# gigabit card in 100mbit mode

## m0021

I have a problem with my samba server. when i copy files from my gentoo samba server over the ethernet, i only get 10-12 megabyte/s.

after a few hours of researches, i found out, that my network card is in 100 mbit mode. (ethtool eth0 says the following:

Supported ports: [ TP ]

Supported link modes:

10baseT/Half 10baseT/Full

100baseT/Half 100baseT/Full

1000baseT/Half 1000baseT/Full

Supports auto-negotiation: Yes

Advertised link modes:

10baseT/Half 10baseT/Full

100baseT/Half 100baseT/Full

1000baseT/Half 1000baseT/Full

Advertised auto-negotiation: Yes

Speed: 100Mb/s

Duplex: Full

Port: Twisted Pair

PHYAD: 0

Transceiver: internal

Auto-negotiation: on

Supports Wake-on: pg

Wake-on: d

Current message level: 0x000000ff (255)

Link detected: yes)

i already tried to manualy set the speedmode (ethtool eth0 -s speed 1000 duplex full) but the value of Speed has not been changed. then i tried to set autoneg to off, but it wont work. i also wrote a executable script that sets the speed on boot (/init.d/...), but nothing worked. Im sure to using the right kernel driver for my ethernet card (SkyKonnect Yukon 2 for Marvell Technology Group Ltd. 88E8053 PCI-E Gigabit Ethernet onboard)...

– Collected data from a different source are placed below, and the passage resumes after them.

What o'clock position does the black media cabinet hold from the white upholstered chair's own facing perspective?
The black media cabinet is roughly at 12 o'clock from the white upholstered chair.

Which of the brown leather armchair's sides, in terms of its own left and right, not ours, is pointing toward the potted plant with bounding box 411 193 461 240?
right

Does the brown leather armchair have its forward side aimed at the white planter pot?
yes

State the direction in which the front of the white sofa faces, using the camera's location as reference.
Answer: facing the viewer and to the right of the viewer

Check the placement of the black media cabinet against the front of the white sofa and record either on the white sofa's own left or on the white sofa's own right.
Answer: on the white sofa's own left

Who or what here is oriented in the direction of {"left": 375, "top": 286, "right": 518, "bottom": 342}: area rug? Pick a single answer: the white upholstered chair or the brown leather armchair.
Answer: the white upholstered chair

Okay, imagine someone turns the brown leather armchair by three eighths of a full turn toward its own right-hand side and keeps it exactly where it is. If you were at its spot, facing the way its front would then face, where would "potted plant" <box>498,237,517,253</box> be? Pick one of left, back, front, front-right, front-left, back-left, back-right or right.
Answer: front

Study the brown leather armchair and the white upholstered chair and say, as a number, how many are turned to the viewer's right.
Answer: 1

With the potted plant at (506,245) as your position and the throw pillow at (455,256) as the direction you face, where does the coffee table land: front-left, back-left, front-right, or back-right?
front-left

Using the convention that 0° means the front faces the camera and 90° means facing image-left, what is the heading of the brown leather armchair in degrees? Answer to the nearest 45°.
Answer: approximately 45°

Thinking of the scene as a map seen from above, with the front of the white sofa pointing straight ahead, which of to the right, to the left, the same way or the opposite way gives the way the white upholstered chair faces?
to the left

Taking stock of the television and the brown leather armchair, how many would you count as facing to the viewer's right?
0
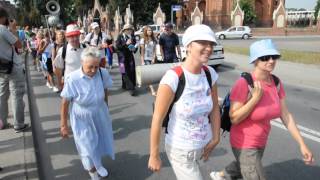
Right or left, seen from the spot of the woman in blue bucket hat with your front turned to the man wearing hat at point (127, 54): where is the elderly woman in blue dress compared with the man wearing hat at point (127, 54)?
left

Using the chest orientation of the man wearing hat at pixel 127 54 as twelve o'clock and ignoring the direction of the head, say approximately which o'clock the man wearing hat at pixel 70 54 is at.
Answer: the man wearing hat at pixel 70 54 is roughly at 2 o'clock from the man wearing hat at pixel 127 54.

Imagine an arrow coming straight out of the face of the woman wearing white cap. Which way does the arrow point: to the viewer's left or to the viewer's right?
to the viewer's right

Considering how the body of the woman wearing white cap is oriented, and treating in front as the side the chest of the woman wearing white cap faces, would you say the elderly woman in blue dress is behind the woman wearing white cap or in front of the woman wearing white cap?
behind

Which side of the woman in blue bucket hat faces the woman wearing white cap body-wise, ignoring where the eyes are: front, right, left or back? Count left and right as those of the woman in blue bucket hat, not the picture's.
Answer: right

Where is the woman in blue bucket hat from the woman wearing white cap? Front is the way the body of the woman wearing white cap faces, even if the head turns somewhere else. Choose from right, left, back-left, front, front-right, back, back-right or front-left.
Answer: left

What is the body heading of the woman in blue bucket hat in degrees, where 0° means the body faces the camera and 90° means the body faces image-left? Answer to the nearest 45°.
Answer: approximately 315°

for setting my network configuration i use the net.eth0 script.

if anybody has an idea how to solve that problem, i would be very happy

----------

## Rexilion

Well, if it would support it, then 1000 should be chosen automatically otherwise it's a bug. Does the other end support 1000mbit?

----------

## m0021

yes, other line ethtool says Speed 1000Mb/s.

on the other clients gigabit ethernet is fully working, only the samba server has this problem

----------

## msalerno

You could check to see what the options are for the module, it might be better to set speed and duplex while loading the module.

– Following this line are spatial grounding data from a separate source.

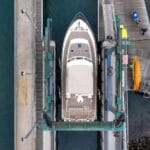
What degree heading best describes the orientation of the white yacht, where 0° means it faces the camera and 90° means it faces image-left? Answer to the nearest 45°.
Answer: approximately 180°

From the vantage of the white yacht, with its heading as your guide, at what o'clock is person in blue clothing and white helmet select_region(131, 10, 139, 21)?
The person in blue clothing and white helmet is roughly at 2 o'clock from the white yacht.
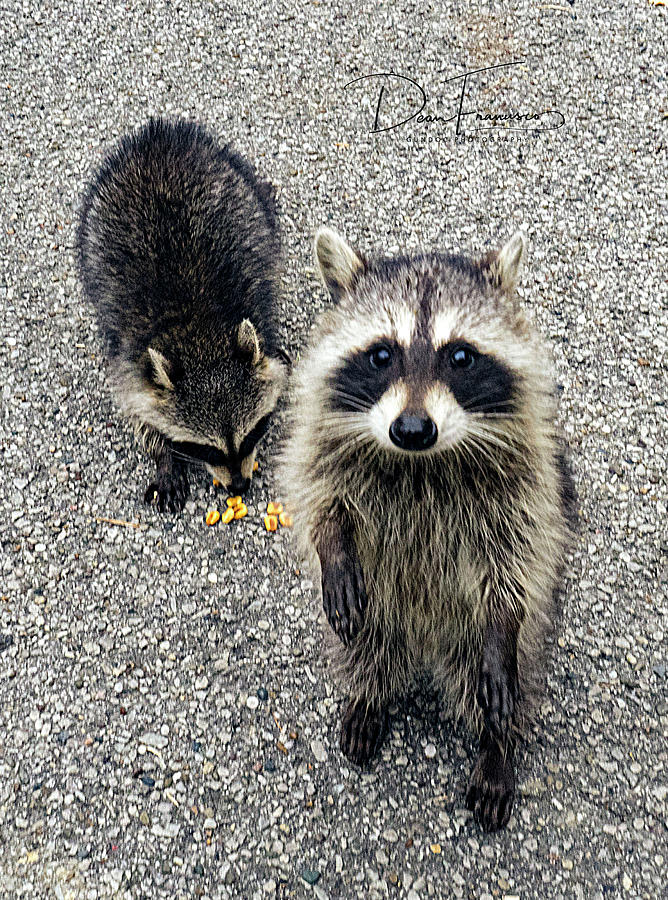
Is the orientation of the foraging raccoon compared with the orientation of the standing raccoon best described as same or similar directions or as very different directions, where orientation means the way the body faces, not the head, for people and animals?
same or similar directions

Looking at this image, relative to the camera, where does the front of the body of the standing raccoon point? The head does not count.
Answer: toward the camera

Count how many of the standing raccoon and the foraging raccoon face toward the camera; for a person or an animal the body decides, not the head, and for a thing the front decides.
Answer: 2

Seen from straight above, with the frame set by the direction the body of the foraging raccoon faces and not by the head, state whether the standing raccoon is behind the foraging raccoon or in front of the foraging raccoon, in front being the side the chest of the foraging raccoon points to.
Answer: in front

http://en.gentoo-wiki.com/wiki/Sky2

----------

## m0021

 *Quote:*   

> 
> 
> You could check to see what the options are for the module, it might be better to set speed and duplex while loading the module.
> 
> http://en.gentoo-wiki.com/wiki/Sky2
> ...

 

thanks for your help

I didnt compile Sky2 as a module.

and i havent found the kernel options on that page that could slow down the transfer rate in my config

----------

## Rexilion

 *m0021 wrote:*   

>  *Quote:*   
> 
> You could check to see what the options are for the module, it might be better to set speed and duplex while loading the module.
> 
> http://en.gentoo-wiki.com/wiki/Sky2
> ...

 

Those options could be outdated, you should try to:

If it's a module:

modinfo sky2

Or if builtin, simply go to:

/sys/module/sky2/parameters

And see if something there can be changed. If you want to apply these changes on boot, then:

If it's a module:

modprobe sky2 option=parameter

Or if builtin, simply append this to the kernel line in grub:

sky2.module=parameter

Good luck!

----------

## m0021

i cant find sky2 under /sys/module/, were else could it be?

lshw says the following:

                description: Ethernet interface

                product: 88E8053 PCI-E Gigabit Ethernet Controller

                vendor: Marvell Technology Group Ltd.

                physical id: 0

                bus info: pci@0000:05:00.0

                logical name: eth0

                version: 15

                serial: 00:11:d8:98:b5:7c

                size: 100MB/s

                capacity: 1GB/s

                width: 64 bits

                clock: 33MHz

                capabilities: pm vpd msi pciexpress bus_master cap_list ethernet physical tp 10bt 10bt-fd 100bt 100bt-fd 1000bt 1000bt-fd autonegotiation

                configuration: autonegotiation=on broadcast=yes driver=sky2 driverversion=1.23 duplex=full firmware=N/A ip=192.168.1.7 latency=0 link=yes multicast=yes port=twisted pair speed=100MB/s

----------

## b0nafide

...on the cable there could be a problem with pins 4,5,7 or 8. 100Mb/s FD does not use these pins, but 1000Mb/s does.

----------

## m0021

all the cables are ok, i measured them...

with the right parameters, i think i could solve the problem, but i cant find the builtin directory for Sky2

----------